I think a trip to the Frisco Waste Disposal tomorrow to drop off 2 17" CRT monitors and an old laser printer is in order. Then....more trash to throw out!

My goal is to have one entire side of the garage free of boxes by the end of April.

Monday, March 16, 2009

Seattle, Mussells, and Beer

Now those three things are something I can get behind. Of course, it was March, and March means...cold. Not just a little cold, but screaming, 14 layers on and still shivering, cold. We even got three or four inches of snow.

But I digress. I had a permit expire that you can only get in person in Washington. So the timing of the trip was rather critical. A friend of my father's Girlfriend is a Horizon pilot and was nice enough to help us out with getting up there, which saved quite a bit of money, so my father and I headed on up for a week of trying not to freeze to death.
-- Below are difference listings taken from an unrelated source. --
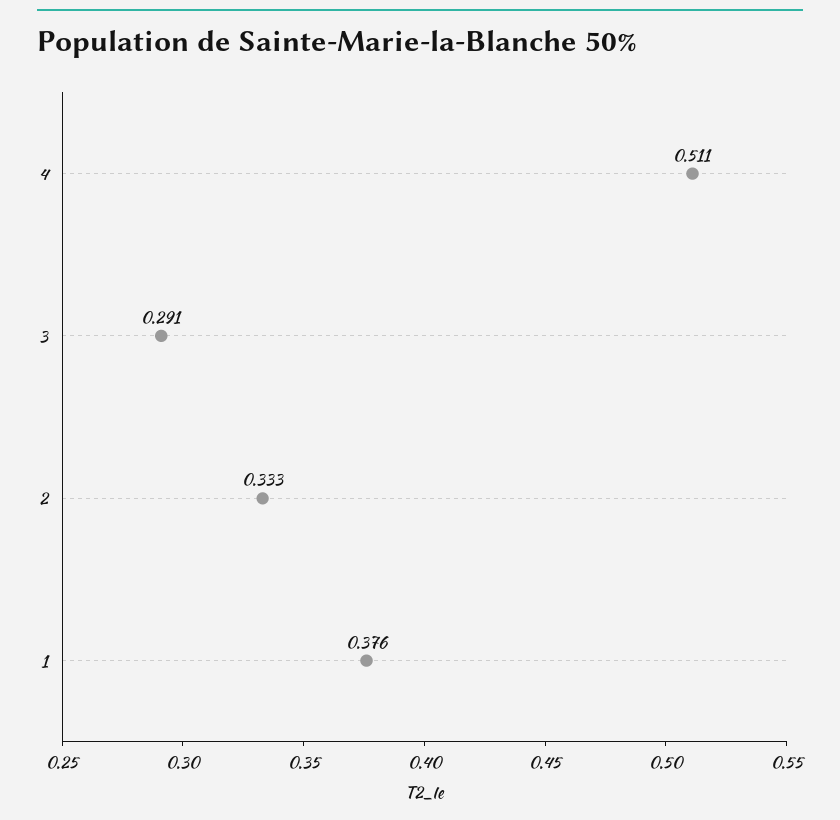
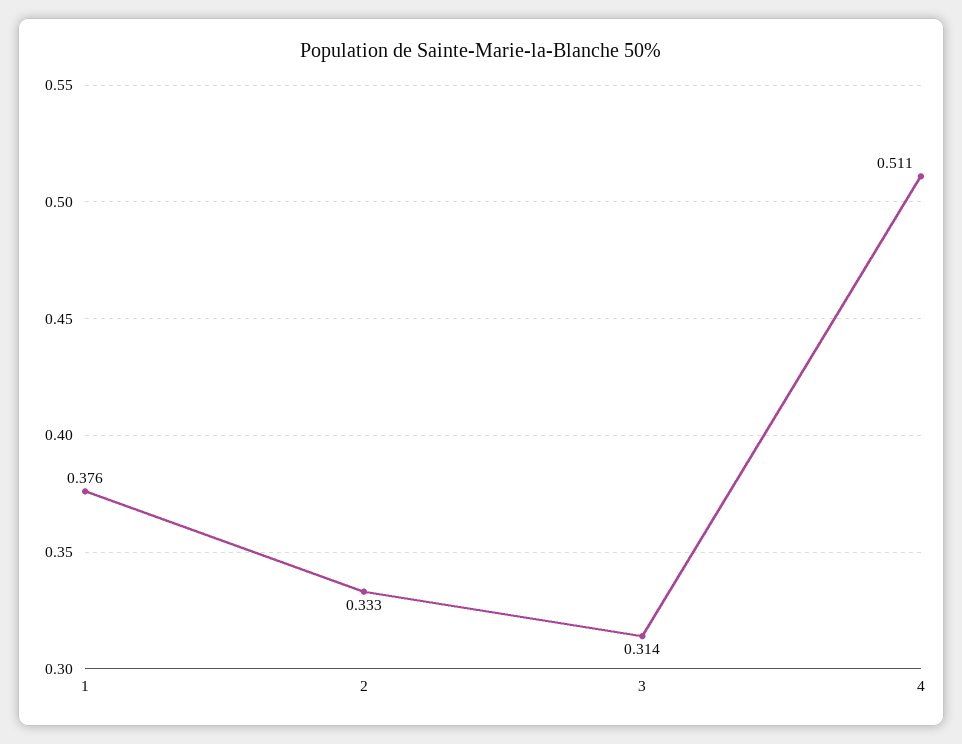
  {
    "4": 0.511,
-   "3": 0.291,
+   "3": 0.314,
    "2": 0.333,
    "1": 0.376
  }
As always, it was a joy to be in the Seattle area. Something about the trees and ocean all coming together results in an incredibly unique environment likely not found outside the Fjords of the European North. It was cold and rainy most of the time, which pre-empted much in the way of photography, but what the heck.

As the weekend approached, we had a huge wind come down the straights, bringing with it very large waves. We hit the beach near Ebey Prairie to see what we could see.
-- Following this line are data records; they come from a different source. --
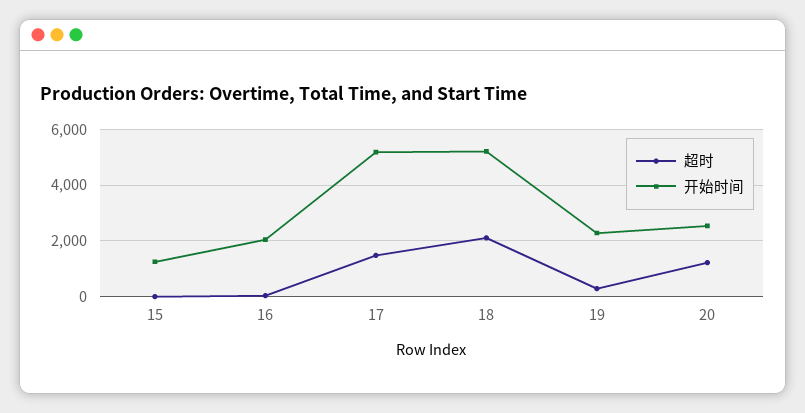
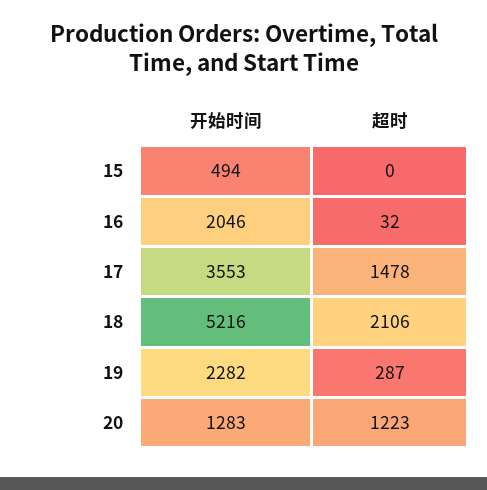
  {
    "超时": {
      "15": 0,
      "16": 32,
      "17": 1478,
      "18": 2106,
      "19": 287,
      "20": 1223
    },
    "开始时间": {
-     "15": 1250,
+     "15": 494,
      "16": 2046,
-     "17": 5250,
+     "17": 3553,
      "18": 5216,
      "19": 2282,
-     "20": 2500
+     "20": 1283
    }
  }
Very strong winds - at one point they felt like they were starting to pick up the back of the car a bit, and a lot of wave and sea spray wetting down the cars and the road. Naturally there were more than a few rubberneckers around. A cold front followed the transitional winds, and the following day ended up very cold and hinting of snow.

We happened to be at Coupeville on Whidbey Island during the Mussel Fest, a weekend celebration of food and local artists. I saw a sign for a studio and on a whim turned off to take the "studio tour". The artist is a local ceramics maker, and she had an excellent rendition of red and turquoise that really caught my eye. We were treated to a quick look at her studio, and she passed the time for a few minutes with us while I looked at the various pieces she had put out. I ended up making off (after paying of course) with a neat little vase to bring back for a very reasonable price.

Naturally, we spent the evening in a tent complete with lovely ladies serving beer, fresh Penn Cove Mussels coming out of a large boiling vat of very well seasoned broth, and great live folk/blues music.

By far the best photo opportunities came at the end of the trip for me. The last day I was there, we decided to head up towards Mt. Baker to see what was up there. While the pass was closed, there were a number of excellent shooting opportunities on our way up there.

We found a nice meadow with a church overlooking the mountains and a farmhouse. By far two of my favorite photos from the trip.

We finally ended up going down a road towards a closed mountain park. Lots of shots in there, but I'm still deciding on a few of them. One that immediately caught my eye on the drive back down.

A productive trip all in all, and it definitely got me relaxed again. More photos likely once I've forgotten what they were supposed to look like.